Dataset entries
|---|
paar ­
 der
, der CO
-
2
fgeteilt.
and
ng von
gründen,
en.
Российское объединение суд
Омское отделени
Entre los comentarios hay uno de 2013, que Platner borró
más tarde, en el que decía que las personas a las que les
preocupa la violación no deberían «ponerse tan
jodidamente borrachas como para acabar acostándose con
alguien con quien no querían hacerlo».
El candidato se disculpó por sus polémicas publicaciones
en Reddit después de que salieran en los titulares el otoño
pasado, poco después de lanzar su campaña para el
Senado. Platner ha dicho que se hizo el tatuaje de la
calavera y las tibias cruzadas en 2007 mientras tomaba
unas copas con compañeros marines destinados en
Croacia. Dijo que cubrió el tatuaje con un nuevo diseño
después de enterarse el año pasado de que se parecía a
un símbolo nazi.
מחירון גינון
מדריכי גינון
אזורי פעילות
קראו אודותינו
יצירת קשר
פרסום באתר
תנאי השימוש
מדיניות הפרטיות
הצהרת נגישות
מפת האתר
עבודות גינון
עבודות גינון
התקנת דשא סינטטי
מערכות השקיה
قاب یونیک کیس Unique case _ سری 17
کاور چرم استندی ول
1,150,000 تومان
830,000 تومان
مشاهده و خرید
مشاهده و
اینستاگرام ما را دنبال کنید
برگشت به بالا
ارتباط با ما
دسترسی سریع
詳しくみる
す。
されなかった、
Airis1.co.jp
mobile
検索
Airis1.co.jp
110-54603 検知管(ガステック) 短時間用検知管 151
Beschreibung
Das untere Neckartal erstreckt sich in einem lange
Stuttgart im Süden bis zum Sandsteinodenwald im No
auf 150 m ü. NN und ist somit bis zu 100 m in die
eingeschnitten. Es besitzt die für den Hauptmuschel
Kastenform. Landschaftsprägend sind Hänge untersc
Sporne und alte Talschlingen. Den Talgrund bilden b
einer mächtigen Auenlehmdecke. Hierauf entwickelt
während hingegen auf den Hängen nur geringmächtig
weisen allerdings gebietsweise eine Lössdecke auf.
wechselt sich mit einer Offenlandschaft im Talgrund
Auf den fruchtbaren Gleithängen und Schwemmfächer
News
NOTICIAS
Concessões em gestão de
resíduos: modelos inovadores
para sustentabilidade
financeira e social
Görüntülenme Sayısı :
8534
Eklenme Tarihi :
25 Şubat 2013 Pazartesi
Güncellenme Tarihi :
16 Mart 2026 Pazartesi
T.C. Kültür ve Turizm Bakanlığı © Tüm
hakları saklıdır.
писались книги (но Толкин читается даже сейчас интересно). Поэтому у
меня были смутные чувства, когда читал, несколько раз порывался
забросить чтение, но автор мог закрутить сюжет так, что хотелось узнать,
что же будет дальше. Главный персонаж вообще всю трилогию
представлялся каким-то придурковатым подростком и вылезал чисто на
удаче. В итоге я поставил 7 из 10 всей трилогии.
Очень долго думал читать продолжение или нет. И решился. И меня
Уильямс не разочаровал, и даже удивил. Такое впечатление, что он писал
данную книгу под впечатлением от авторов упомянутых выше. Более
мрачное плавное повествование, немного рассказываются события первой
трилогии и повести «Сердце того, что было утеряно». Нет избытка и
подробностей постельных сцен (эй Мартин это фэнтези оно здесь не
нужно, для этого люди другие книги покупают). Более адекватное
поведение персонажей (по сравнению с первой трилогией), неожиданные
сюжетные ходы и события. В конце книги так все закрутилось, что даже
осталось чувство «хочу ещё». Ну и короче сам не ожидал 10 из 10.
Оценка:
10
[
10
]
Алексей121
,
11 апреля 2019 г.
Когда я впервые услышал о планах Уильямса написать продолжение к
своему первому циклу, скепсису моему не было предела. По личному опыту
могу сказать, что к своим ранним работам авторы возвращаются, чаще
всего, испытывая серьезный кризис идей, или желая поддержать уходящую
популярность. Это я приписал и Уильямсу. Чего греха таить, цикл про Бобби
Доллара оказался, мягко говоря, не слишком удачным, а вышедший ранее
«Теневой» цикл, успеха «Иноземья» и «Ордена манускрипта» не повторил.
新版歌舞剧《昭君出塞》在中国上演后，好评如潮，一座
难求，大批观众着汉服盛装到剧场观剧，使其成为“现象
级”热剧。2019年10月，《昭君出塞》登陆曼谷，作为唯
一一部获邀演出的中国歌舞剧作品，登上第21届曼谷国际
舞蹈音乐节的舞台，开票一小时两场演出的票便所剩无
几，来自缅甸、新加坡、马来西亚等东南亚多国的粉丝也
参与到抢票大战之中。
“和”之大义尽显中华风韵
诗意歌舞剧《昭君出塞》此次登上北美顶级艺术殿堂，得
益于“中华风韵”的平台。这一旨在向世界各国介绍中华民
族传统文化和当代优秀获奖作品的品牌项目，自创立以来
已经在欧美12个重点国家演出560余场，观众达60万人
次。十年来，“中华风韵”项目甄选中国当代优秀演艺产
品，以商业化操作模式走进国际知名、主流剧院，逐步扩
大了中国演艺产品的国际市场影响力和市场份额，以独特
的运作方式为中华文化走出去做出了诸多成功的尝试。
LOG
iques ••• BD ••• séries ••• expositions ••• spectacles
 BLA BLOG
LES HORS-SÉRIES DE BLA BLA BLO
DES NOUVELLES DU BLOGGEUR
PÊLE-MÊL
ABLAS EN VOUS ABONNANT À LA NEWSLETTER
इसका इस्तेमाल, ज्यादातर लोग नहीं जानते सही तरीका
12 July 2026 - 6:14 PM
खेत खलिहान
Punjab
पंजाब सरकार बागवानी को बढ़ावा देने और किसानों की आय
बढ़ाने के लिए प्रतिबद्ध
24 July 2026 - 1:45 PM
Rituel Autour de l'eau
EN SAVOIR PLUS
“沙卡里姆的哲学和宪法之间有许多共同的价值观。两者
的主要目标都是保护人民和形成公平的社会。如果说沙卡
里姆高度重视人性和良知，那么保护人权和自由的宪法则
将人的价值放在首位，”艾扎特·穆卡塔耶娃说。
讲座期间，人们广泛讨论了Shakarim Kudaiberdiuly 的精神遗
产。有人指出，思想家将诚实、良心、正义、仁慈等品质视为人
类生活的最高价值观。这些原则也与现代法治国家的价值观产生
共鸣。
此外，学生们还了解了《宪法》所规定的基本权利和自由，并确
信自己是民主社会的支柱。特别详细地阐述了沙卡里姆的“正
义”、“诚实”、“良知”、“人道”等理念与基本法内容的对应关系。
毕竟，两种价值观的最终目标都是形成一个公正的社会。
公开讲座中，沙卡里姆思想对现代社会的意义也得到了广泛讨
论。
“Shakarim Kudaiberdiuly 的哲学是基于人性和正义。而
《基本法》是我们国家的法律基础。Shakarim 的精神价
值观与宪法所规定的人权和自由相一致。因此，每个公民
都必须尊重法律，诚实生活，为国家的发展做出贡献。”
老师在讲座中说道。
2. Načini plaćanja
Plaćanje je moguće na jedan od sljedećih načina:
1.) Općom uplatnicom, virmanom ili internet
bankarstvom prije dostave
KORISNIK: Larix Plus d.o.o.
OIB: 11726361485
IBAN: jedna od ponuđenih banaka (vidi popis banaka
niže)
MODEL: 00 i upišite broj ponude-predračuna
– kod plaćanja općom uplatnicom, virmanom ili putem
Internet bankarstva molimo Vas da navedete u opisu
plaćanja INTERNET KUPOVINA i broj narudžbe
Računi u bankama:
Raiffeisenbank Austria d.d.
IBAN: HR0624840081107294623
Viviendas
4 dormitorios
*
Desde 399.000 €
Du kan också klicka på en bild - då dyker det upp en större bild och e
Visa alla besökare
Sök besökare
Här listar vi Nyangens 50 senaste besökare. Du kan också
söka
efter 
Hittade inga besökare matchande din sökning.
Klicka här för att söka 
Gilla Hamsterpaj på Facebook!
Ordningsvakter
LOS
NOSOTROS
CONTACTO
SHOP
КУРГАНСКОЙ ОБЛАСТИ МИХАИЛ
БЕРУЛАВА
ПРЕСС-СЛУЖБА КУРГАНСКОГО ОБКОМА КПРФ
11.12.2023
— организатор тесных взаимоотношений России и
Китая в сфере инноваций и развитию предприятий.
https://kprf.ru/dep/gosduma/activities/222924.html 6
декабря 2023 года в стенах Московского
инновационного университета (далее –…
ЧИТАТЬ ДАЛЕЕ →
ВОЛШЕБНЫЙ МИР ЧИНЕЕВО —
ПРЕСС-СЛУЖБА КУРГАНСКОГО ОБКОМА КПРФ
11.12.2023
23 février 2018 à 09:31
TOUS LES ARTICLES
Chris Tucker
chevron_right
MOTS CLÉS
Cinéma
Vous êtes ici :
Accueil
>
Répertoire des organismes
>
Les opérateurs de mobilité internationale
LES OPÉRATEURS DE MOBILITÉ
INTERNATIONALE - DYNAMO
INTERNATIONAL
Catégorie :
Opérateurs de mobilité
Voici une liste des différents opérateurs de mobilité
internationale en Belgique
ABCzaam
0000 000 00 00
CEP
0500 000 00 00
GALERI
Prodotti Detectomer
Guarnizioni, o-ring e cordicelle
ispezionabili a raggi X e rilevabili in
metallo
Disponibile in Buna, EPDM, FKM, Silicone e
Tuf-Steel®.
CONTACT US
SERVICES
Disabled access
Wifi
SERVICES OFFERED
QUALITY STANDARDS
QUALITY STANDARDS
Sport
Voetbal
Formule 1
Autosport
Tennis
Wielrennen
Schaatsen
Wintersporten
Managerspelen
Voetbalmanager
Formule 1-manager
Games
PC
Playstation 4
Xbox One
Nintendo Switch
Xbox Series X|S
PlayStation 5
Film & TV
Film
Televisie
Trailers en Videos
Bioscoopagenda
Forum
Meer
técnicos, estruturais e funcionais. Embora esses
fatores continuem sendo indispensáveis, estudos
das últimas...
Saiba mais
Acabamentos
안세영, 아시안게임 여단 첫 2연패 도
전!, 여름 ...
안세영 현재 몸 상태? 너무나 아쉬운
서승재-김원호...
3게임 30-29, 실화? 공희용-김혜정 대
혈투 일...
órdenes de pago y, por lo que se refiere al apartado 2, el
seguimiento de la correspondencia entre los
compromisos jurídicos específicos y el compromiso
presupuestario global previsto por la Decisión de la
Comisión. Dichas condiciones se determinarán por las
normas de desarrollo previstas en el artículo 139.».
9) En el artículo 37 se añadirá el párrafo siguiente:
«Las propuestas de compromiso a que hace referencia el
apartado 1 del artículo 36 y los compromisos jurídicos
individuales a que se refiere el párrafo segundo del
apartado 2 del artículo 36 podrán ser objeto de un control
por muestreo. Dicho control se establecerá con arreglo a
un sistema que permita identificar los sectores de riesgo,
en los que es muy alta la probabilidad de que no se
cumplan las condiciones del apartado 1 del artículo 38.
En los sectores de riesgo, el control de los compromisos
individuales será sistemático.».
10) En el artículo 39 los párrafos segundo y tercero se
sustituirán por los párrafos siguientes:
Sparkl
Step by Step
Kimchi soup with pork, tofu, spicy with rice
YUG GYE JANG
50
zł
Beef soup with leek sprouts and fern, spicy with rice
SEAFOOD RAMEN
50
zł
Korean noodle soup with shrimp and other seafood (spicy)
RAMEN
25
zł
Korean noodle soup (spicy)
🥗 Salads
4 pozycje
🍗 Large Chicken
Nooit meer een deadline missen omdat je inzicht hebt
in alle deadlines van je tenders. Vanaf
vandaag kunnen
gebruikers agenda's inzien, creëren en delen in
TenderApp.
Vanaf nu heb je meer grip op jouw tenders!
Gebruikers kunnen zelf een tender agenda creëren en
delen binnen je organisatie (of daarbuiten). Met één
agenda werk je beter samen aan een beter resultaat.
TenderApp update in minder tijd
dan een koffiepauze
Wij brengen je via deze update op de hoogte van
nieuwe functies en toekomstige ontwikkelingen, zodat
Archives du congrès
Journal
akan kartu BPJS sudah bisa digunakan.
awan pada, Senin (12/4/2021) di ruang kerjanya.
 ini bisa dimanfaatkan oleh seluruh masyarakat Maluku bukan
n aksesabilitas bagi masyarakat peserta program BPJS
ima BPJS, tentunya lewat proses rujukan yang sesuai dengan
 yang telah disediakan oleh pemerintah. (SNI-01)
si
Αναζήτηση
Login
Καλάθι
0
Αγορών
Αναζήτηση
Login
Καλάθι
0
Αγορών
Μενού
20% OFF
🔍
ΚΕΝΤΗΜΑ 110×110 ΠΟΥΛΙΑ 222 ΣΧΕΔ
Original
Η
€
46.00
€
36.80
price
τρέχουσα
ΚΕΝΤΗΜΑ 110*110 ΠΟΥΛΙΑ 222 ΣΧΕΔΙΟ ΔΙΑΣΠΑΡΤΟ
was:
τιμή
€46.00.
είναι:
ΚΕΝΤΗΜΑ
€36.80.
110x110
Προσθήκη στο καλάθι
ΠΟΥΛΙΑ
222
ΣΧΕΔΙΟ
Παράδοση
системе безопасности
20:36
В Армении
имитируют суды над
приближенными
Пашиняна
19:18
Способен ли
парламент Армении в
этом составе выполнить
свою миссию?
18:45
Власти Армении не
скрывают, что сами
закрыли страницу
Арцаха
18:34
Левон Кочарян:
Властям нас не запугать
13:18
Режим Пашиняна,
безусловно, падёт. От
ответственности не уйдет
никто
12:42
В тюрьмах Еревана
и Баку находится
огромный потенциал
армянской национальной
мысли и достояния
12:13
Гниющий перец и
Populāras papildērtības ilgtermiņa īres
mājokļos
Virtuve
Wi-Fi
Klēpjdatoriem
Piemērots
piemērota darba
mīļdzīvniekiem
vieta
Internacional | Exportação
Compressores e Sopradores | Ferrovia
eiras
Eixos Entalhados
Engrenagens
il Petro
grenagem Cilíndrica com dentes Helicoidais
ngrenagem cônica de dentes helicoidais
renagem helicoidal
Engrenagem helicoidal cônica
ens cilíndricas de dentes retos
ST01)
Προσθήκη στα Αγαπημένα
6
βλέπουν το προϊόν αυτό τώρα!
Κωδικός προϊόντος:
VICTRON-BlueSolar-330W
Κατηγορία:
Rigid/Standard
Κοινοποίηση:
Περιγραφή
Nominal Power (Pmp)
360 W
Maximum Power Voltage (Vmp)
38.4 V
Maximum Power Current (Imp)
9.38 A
|---|
- Work instructions
Copy out word for word everything from the start of the rows down to the line containing "jodidamente borrachas como", including both ends.

- Your solution
paar ­
 der
, der CO
-
2
fgeteilt.
and
ng von
gründen,
en.
Российское объединение суд
Омское отделени
Entre los comentarios hay uno de 2013, que Platner borró
más tarde, en el que decía que las personas a las que les
preocupa la violación no deberían «ponerse tan
jodidamente borrachas como para acabar acostándose con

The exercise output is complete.